We are able to tell from the magnitude of the coefficients which variables are the most significant predictors:
- Yards to goal
- Distance
- 3rd Down
- 1st Down
- 4th Down
XGBoost
Next we'll try to achieve better predictions with a boosted model, specifically we will use XGBoost. This model can be more flexible than the models we trained previously, i.e. better at predicting with non-linear relationships.
import xgboost as xgb
xreg = xgb.XGBRegressor()
xreg.fit(X_train, y_train)
y_pred = xreg.predict(X_test)
rmse = mean_squared_error(y_test, y_pred, squared=False)
print(f'{rmse = }')
mae = median_absolute_error(y_test, y_pred)
print(f'{mae = }')
RMSE = 5.21
MAE = 4.291
Predictability
As it turns out, we do not benefit from the added flexibility that comes with the more complex boosted model. RMSE and MAE are similar to what we saw previously.
Explainability
We can use the Shapley values to identify the most important predictors like we did with the coefficients in the LASSO Regression. Also like the LASSO Regression, we see the same story as far as which variable is the most important, yards-to-goal.
import shap
explainer = shap.Explainer(xreg)
shap_values = explainer(X)
shap.plots.bar(shap_values)
Some functionality that I love to use in the shap package is being able to look at an individual observation to see how the different predictors impact the final prediction. In the below image, we see that the model is predicting 4.4 points for the offensive team because they are running a play on 1st and 10 at the opponents 21-yardline.
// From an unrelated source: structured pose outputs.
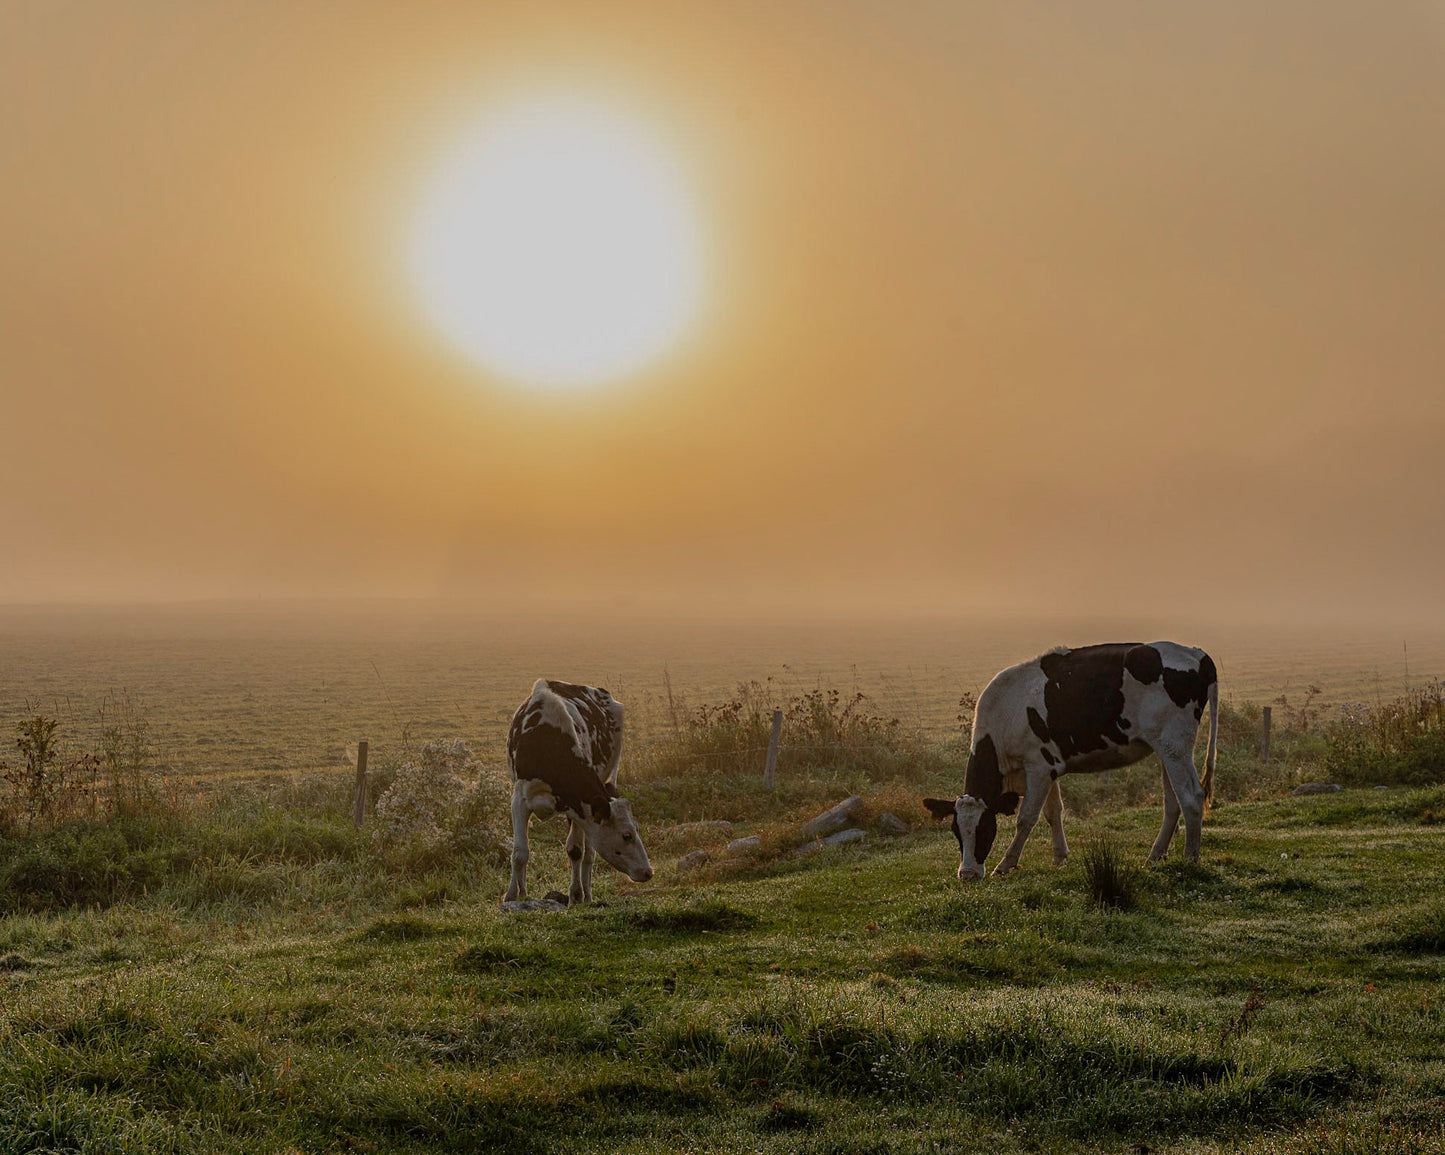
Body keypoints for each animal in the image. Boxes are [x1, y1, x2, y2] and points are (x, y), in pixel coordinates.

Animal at [503, 679, 653, 906]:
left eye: (637, 829)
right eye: (626, 835)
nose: (648, 872)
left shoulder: (576, 807)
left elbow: (576, 851)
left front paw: (575, 895)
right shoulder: (519, 800)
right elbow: (520, 852)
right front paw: (515, 894)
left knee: (589, 853)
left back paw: (587, 894)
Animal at [924, 642, 1218, 880]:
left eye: (985, 829)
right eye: (956, 831)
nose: (968, 874)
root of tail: (1195, 652)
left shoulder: (1038, 766)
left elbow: (1026, 817)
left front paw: (1006, 864)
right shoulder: (1048, 766)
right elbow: (1053, 812)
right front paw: (1059, 857)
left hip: (1176, 746)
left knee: (1191, 797)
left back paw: (1190, 858)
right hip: (1166, 749)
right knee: (1173, 803)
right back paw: (1155, 855)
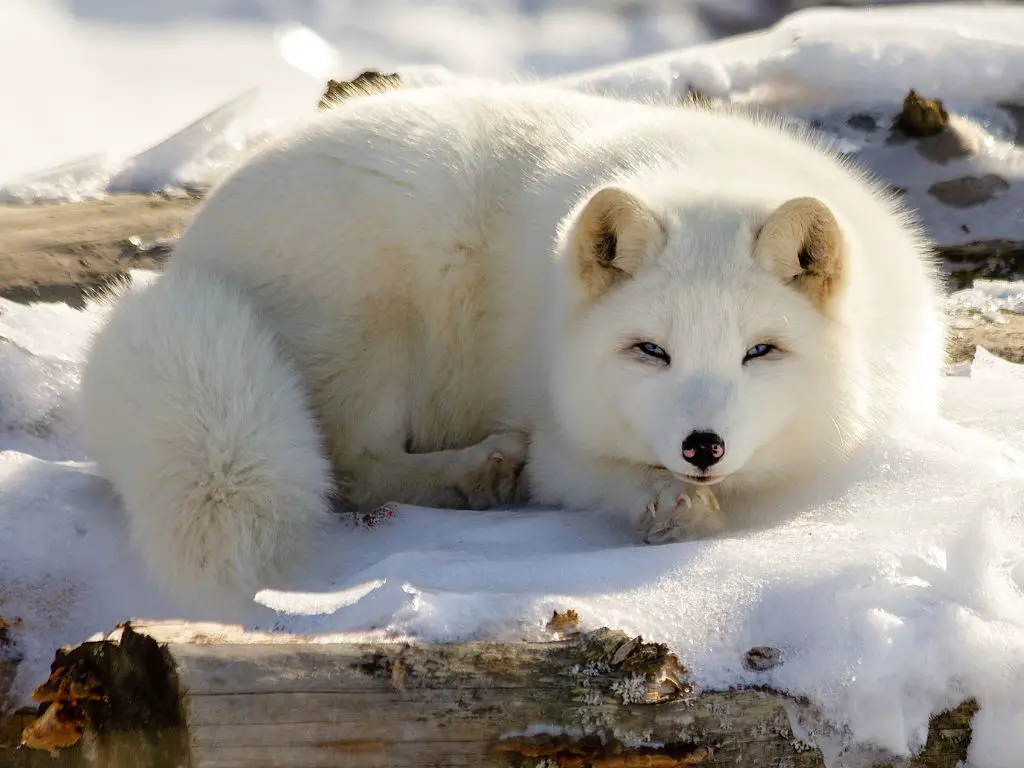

from random import randint
random_play = randint(0, X.shape[0])
shap.plots.waterfall(shap_values[random_play])
Conclusion
In our evaluation of ML models for expected points prediction, we compared simple linear regression, lasso regression, and a boosted regression model. While all showed similar performance, lasso regression slightly outperformed the others. Its adeptness in handling multicollinearity proved advantageous in this dynamic context. Each model offers unique strengths, with simple linear regression's interpretability and the boosted model's ability to capture complex relationships. Overall, lasso regression stands as the top choice for its balanced performance and potential for practical application in NCAA football analytics.
While we are only able to explain 9% of the expected point variance with our selected variables and model, that's ok. We will seek to explain more of the variance with future models (e.g. offensive strength, defensive strength, homefield advantage, etc.). The purpose of this model will be to give a baseline that we can use to calculate the things like team strength and homefield advantage.